START THE DATA

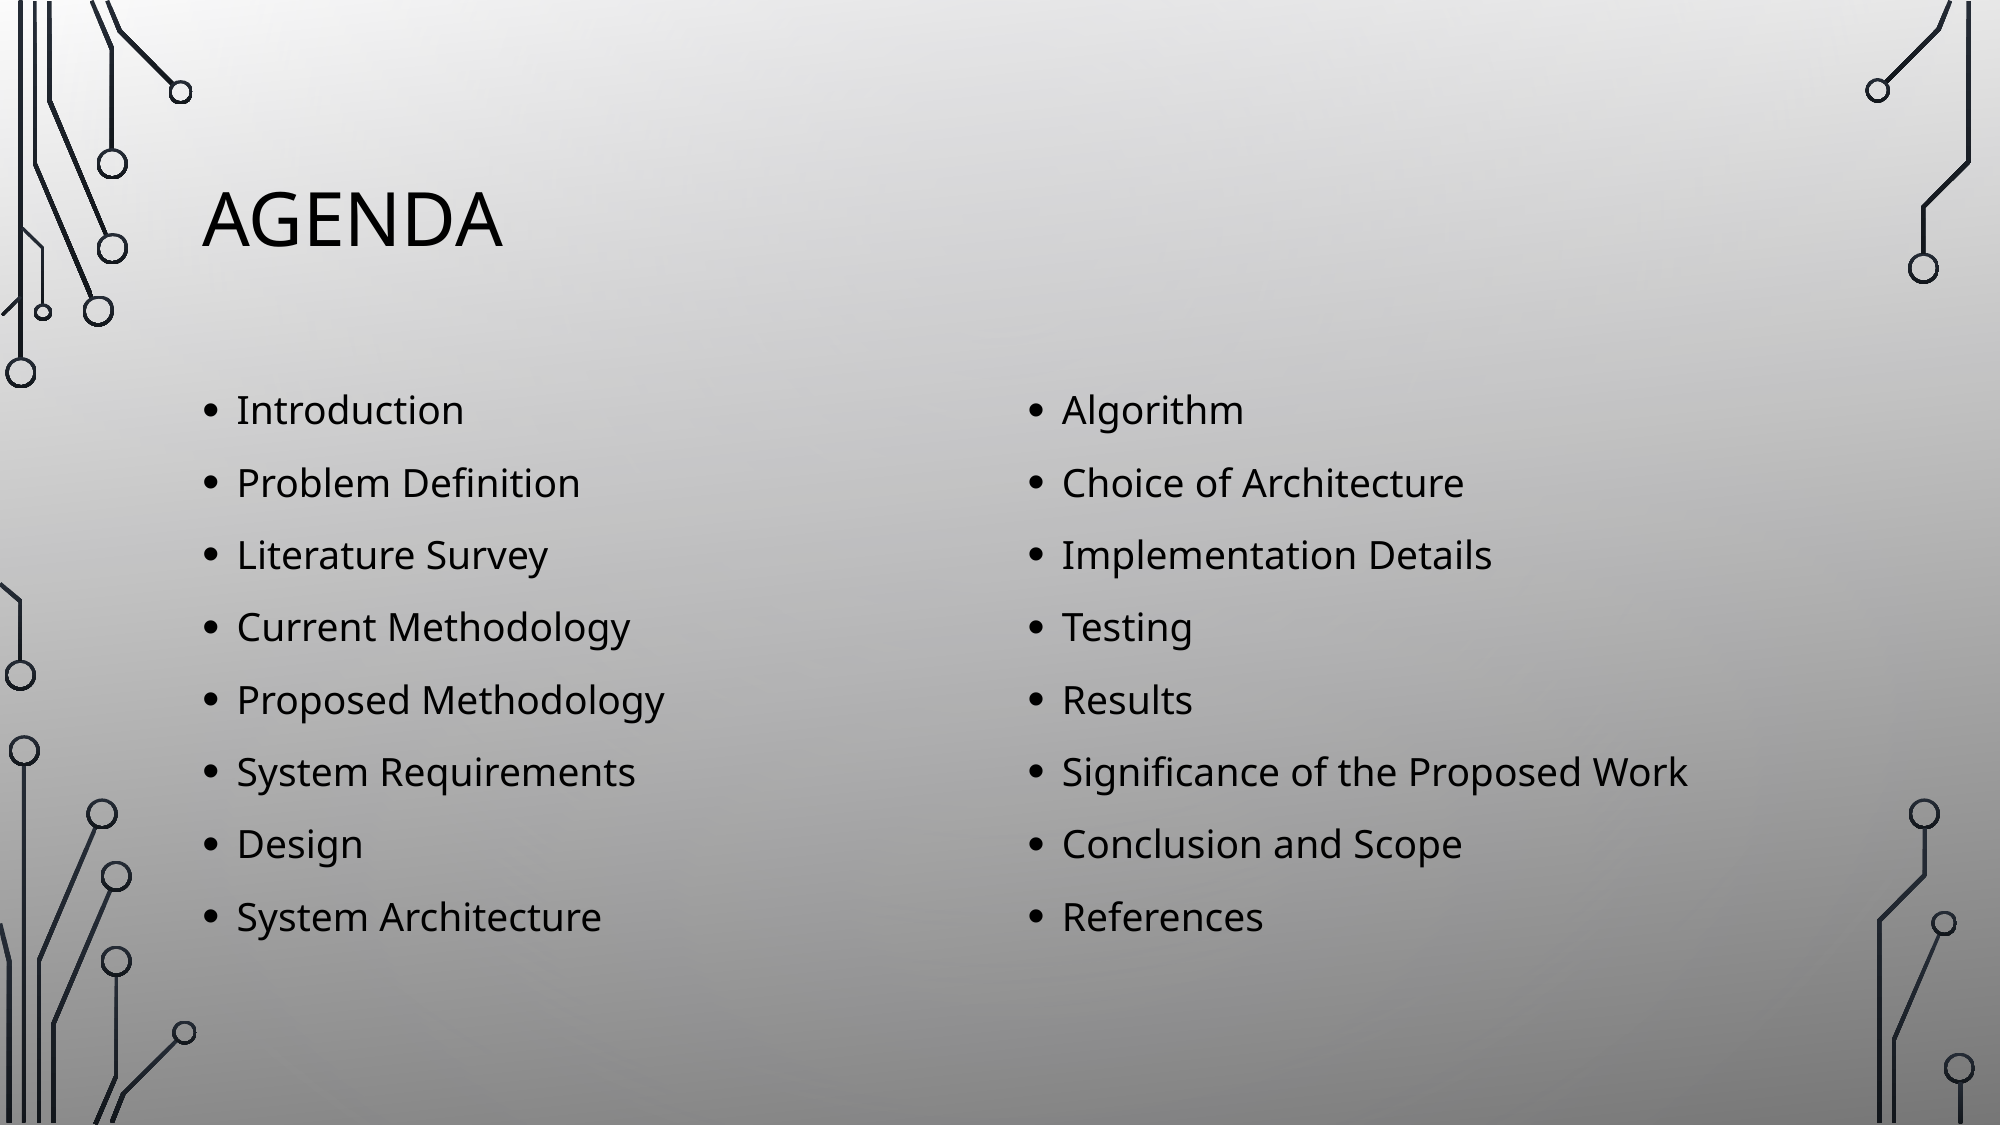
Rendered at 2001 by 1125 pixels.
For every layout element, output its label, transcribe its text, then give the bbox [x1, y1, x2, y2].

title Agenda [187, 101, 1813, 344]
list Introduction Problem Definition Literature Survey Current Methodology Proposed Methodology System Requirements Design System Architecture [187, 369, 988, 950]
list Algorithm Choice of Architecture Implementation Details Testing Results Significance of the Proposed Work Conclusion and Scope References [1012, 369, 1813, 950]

END THE DATA
START THE DATA

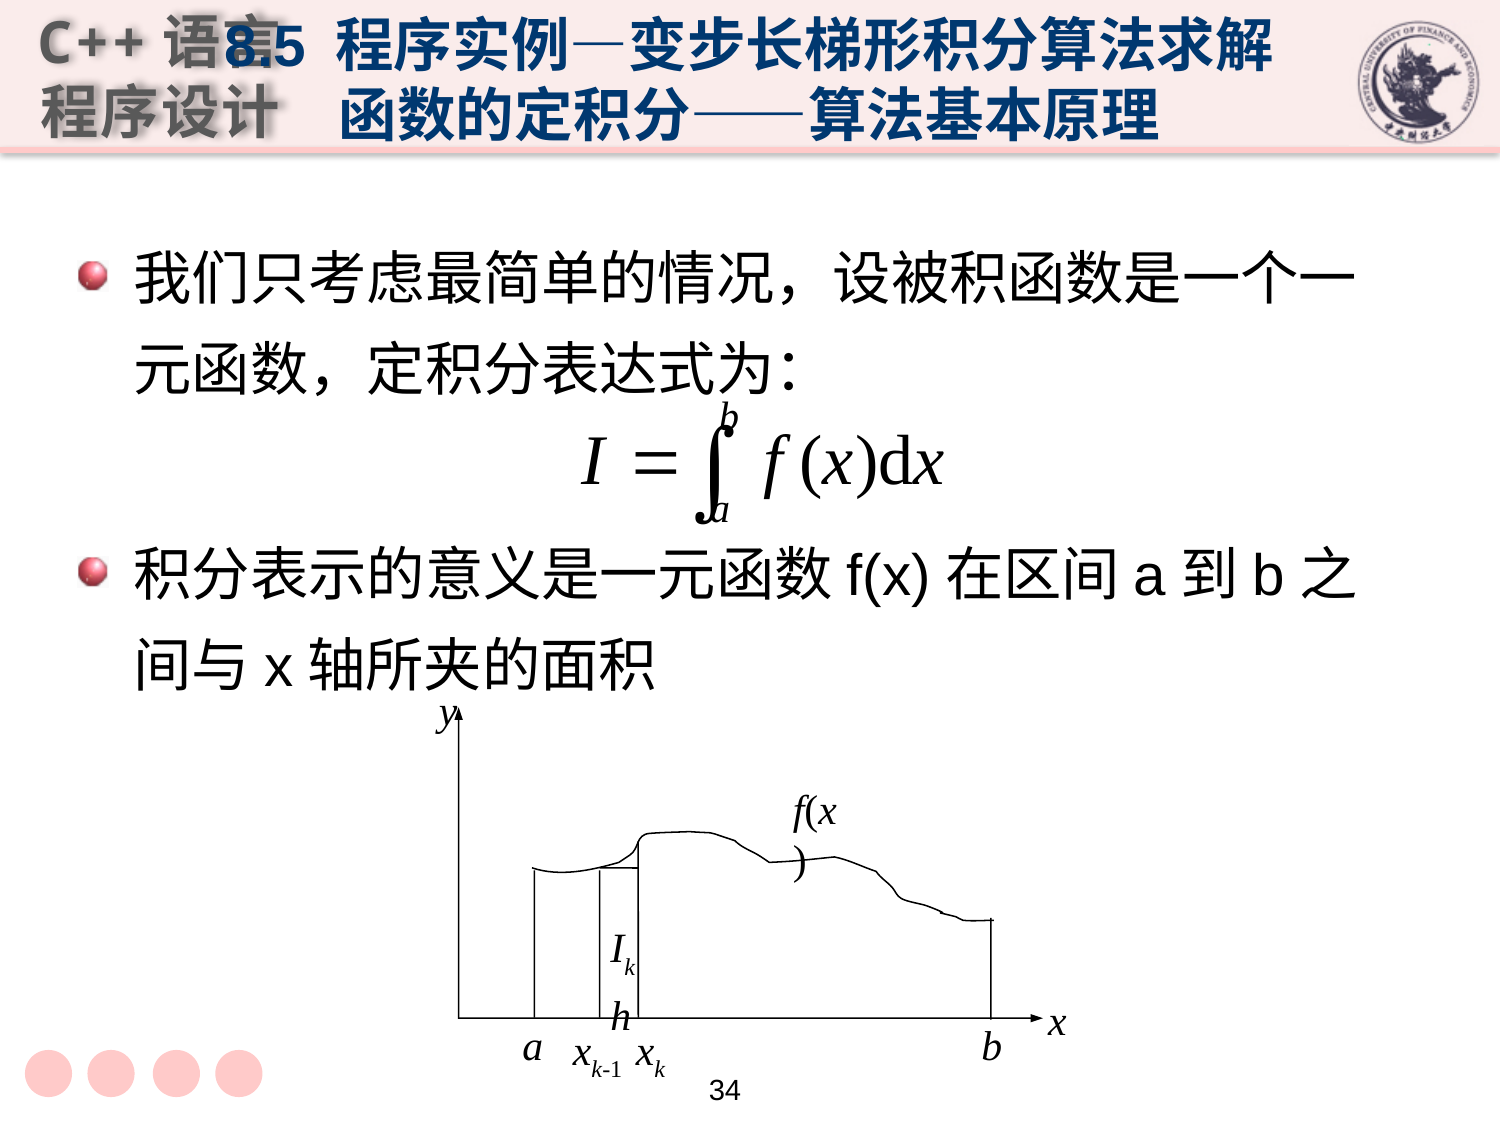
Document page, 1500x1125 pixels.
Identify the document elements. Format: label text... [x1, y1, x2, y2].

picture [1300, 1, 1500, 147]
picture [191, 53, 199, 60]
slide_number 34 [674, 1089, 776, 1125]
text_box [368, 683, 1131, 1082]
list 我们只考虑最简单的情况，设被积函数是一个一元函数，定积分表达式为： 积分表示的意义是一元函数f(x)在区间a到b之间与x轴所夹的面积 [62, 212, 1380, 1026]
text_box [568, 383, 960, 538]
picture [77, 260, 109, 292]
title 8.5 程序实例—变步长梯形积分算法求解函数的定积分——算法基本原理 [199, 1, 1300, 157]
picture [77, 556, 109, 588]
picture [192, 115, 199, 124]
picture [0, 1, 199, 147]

END THE DATA

_PROBLEM REQUIREMENTS_
Looking at the records above, how many lines include "pixels"? Please give the number and nothing more.

_FINISHED EXERCISE_
2